High order integrators obtained by linear combinations of symmetric-conjugate compositions

TL;DR

This paper introduces a new family of high-order numerical integrators using complex coefficients, constructed as linear combinations of symmetric-conjugate compositions, which preserve important geometric properties and are suitable for parallel computation.

Contribution

The paper develops a novel class of high-order integrators based on linear combinations of symmetric-conjugate compositions, extending the order and preserving symplecticity for Hamiltonian systems.

Findings

Methods up to order 10 were constructed and tested.

The new integrators outperform standard procedures in efficiency.

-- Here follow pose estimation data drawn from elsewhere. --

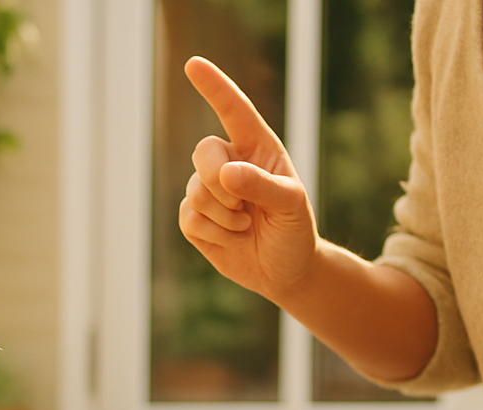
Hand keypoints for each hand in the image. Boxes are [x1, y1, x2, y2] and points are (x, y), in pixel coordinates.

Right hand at [179, 57, 319, 301]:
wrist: (285, 270)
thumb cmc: (294, 230)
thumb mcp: (291, 206)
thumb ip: (261, 185)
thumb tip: (225, 174)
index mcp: (257, 148)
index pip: (234, 111)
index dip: (214, 87)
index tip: (193, 65)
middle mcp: (230, 163)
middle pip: (204, 152)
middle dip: (219, 181)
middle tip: (243, 206)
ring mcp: (208, 191)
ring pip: (196, 191)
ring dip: (224, 217)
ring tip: (246, 227)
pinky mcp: (195, 219)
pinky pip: (188, 218)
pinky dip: (213, 234)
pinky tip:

They preserve time-symmetry and symplecticity up to high order.

Abstract

A new family of methods involving complex coefficients for the numerical integration of differential equations is presented and analyzed. They are constructed as linear combinations of symmetric-conjugate compositions obtained from a basic time-symmetric integrator of order 2n (n $\ge$ 1). The new integrators are of order 2(n + k), k = 1, 2, ..., and preserve time-symmetry up to order 4n + 3 when applied to differential equations with real vector fields. If in addition the system is Hamiltonian and the basic scheme is symplectic, then they also preserve symplecticity up to order 4n + 3. We show that these integrators are well suited for a parallel implementation, thus improving their efficiency. Methods up to order 10 based on a 4th-order integrator are built and tested in comparison with other standard procedures to increase the order of a basic scheme.